I need some help in understanding the meaning of open sets in Sum of topologies.
I studied in Bourbaki's General Topology that:
The sum of topologies is the final topology defined on the sum of family of Sets $(X_i)_{i \in I}$, denoted by $X$, with respect to the canonical mappings $j_i: X_i \rightarrow X$. On identifying each $X_i$ with a subset of $X$ by means of $j_i$, he claims that any subset $A$ of $X$ is open if and only if each of the sets $A \;\cap X_i$ is open in each topological space $X_i, \;i \in I.$ Moreover, each set $X_i$ is open as well as closed in topology on $X$.
Here's how I think we could prove the if and only if statement about open sets:
$X_i$ is identified as $X_i \times \{i\} \subseteq X.$ Now let $A \subseteq X$ be open in $X$. Then by the definition of final topology, each $j_i^{-1}(A)$ should be open in $X_i\;$ i.e. $\;X_i \times \{i\}, i \in I.$ Thus considering $X_i$ as a subspace of $X, \;j_i^{-1}(A)$ is open in $X_i$ if and only if $A \,\cap X_i$ is open in $X_i$.

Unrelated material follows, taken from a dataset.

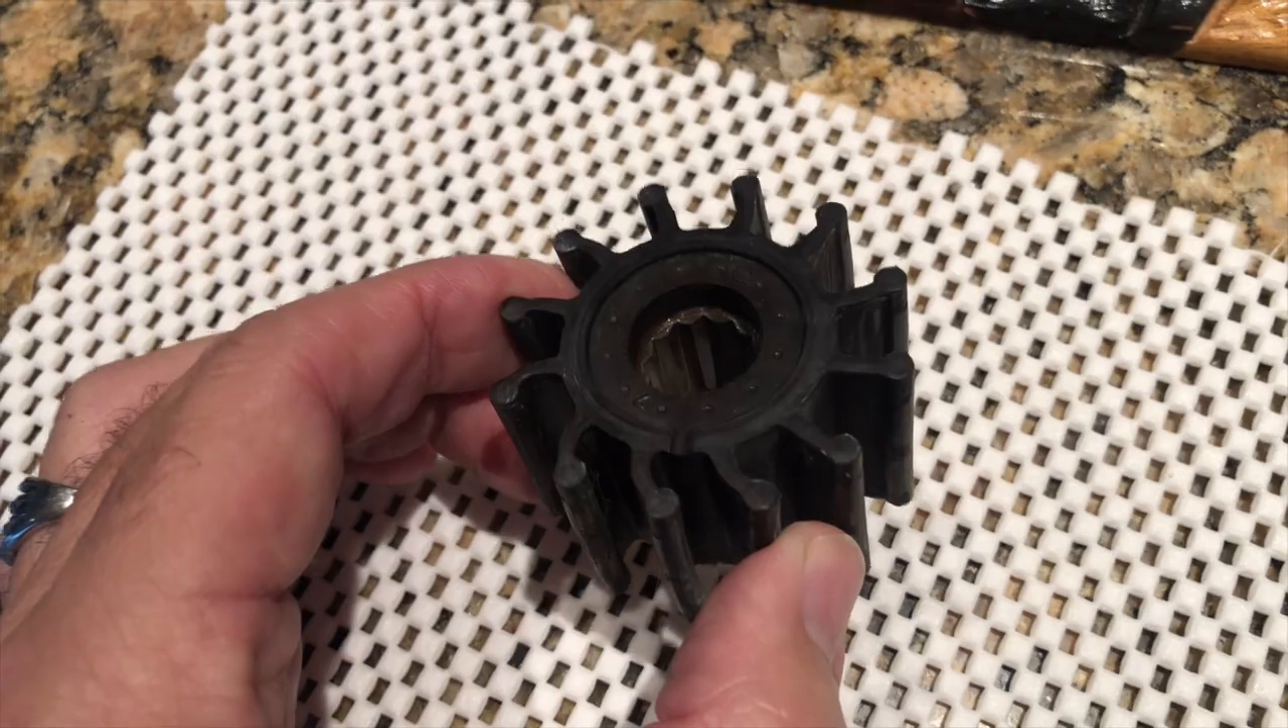So here's the impeller we've removed, and you can see, it's actually in pretty good shape.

Further, let $A = X_i$. Then, $\;X_i \,\cap X_j = \begin{cases}
\phi & j \neq i \\
X_i & j=i
\end{cases}\quad$ because, $\;X_i \,\cap X_j= \phi$ as subspaces of $X$.
Hence, $X_i$ is closed in all $X_j,\, j \in I$. So, it is closed in $X$. Similar arguments hold for proving $X_i$ is open in $X$.

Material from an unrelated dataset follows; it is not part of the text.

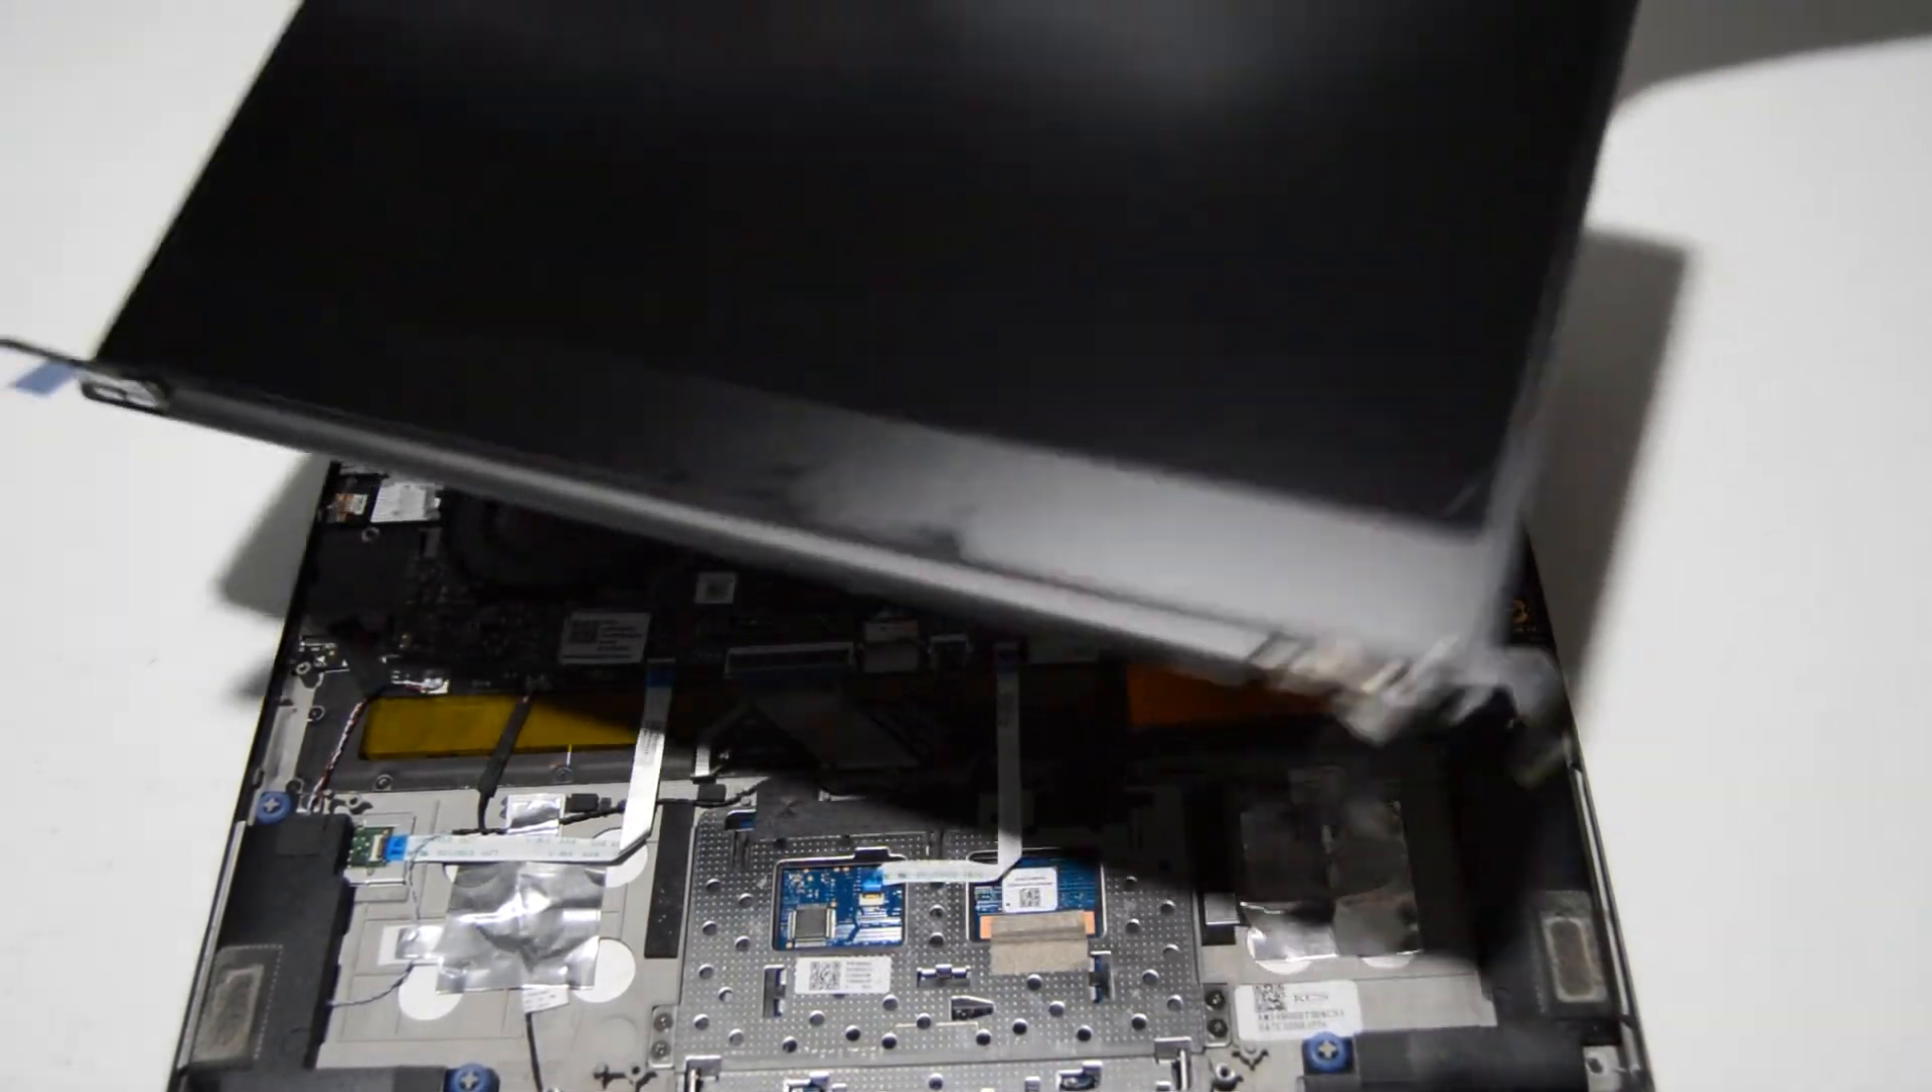Okay, so now we can separate the two pieces and there is the LCD display.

Please verify whether the solution is correct?
Also, I find it hard to digest that why we are identifying each $X_i$ with a subset of $X$ by means of $j_i$? This step seems forceful to me, taken just to give a convenient way to define open sets in $X$. It does not seem to have anything to do with the definition of final topology.
Any help will be greatly appreciated.
Best Answer
Your solution as to why the $j_i[X_i]$ are open in the sum $X$ is correct: $j_i^{-1}[X_i]$ is either $X_i$ itself or empty, so open in $X_i$.

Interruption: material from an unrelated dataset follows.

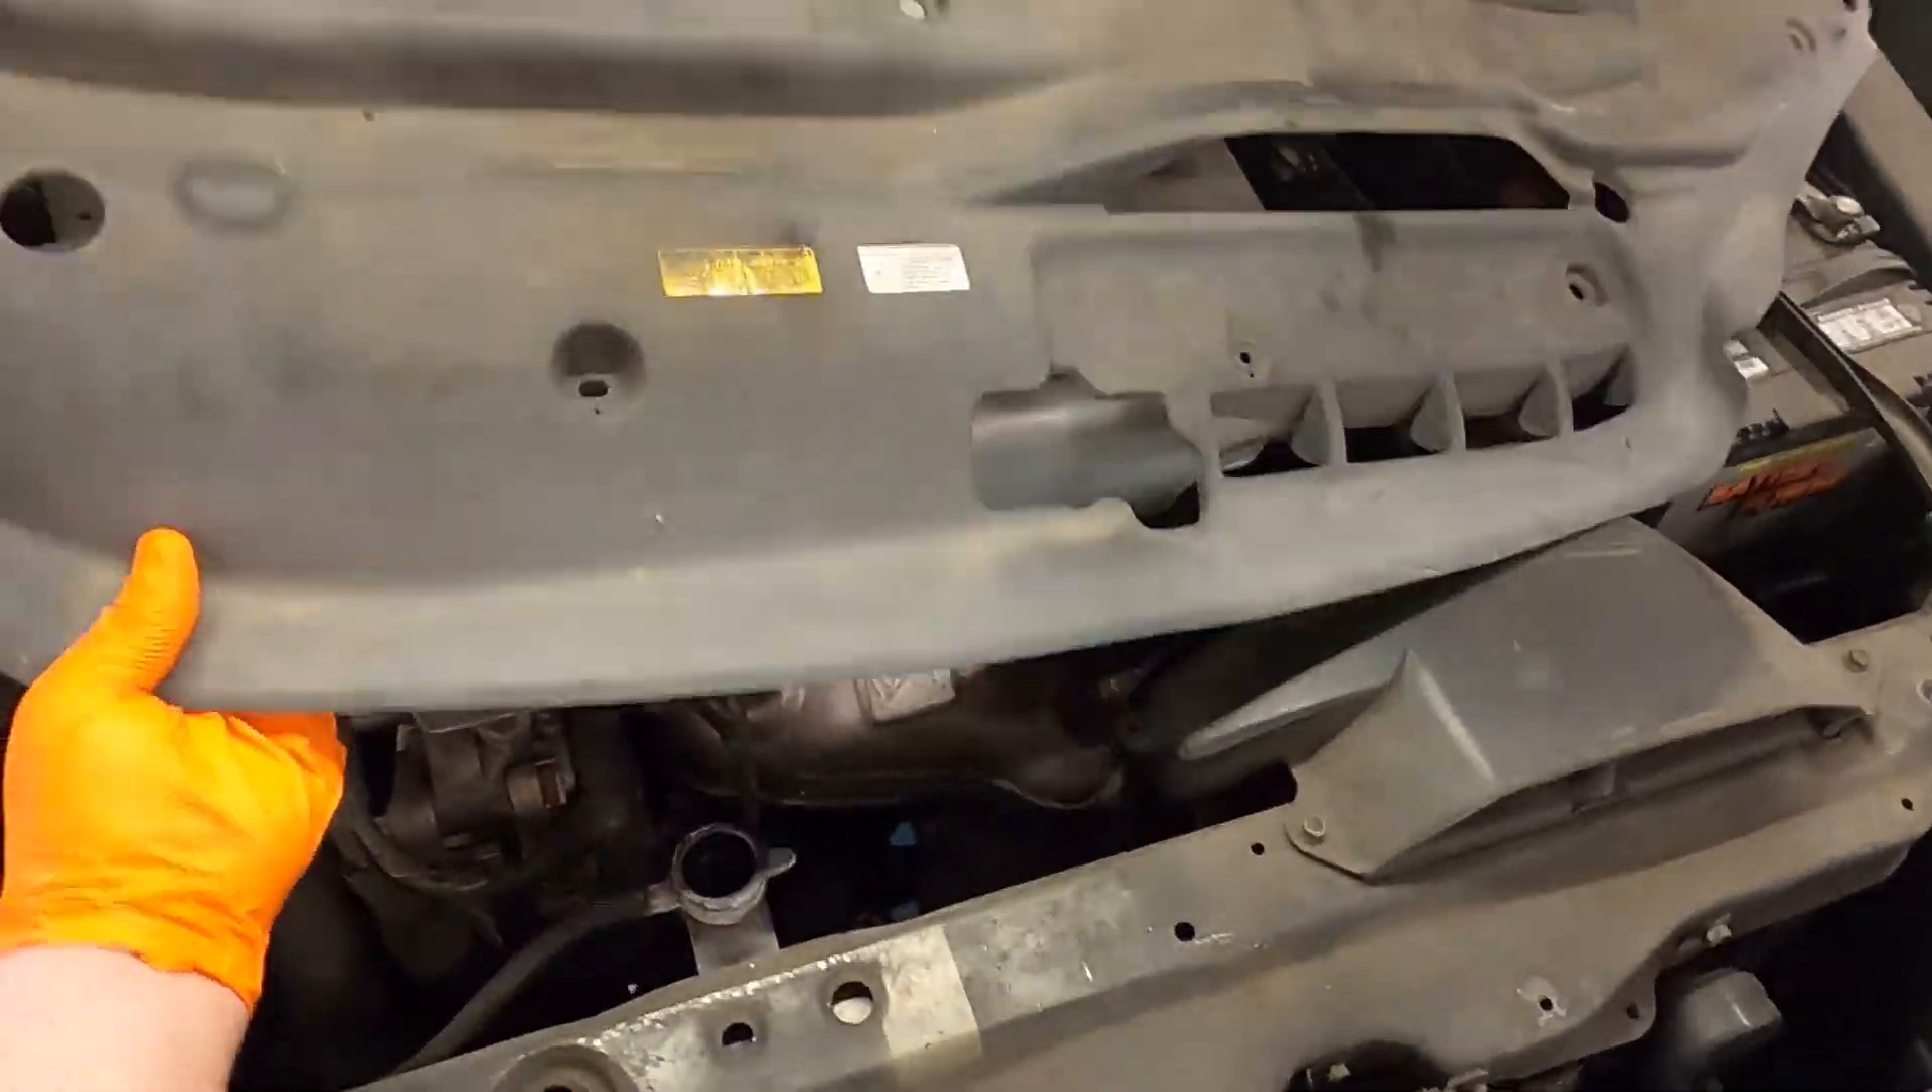I've already removed this plastic cover shield which Toyota uses to block where the radiator cap is so I already had that removed to properly pressure test this.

The whole point of the construction is to make the copies of the $X_i$ all disjoint. Consider e.g. a sum of countably many copies of $[0,1]$ (in the usual topology). We cannot take a union because then we get just $[0,1]$, we need separate copies of $[0,1]$ so the trick is to use the index set and have a map
$j_n: [0,1] \to [0,1]_n:= [0,1] \times \{n\}, j_n(x)=(x,n)$. The sets $[0,1]\times \{n\}$ are disjoint for different $n$, so now we can talk about copy $0$ of $[0,1]$, copy $1$ and so on, and we can unambiguously define $X = \bigcup_{n \in \Bbb N} [0,1]_n$, and give the sum/union the final topology w.r.t. the maps $j_n$ into $X$. Because we use the final topology, we can prove the universal property we need for a sum: having continuous maps $f_n: [0,1] \to Y$ to some space $Y$, for all $n$, we can define a unique map $f: X \to Y$ "by component", namely such that $f \circ j_n = f_n$ for all $n$. It's entirely dual to the product construction. In general, having made the $X_i$ disjoint (one can also show all $j_i$ are in fact homeomorphisms, so we have "copies" of each $X_i$ inside $X$) there never is any conflict between copies in defining the sum map.
The sum construction isn't very important in general topology, though it can be a handy tool for some proofs and examples, sometimes.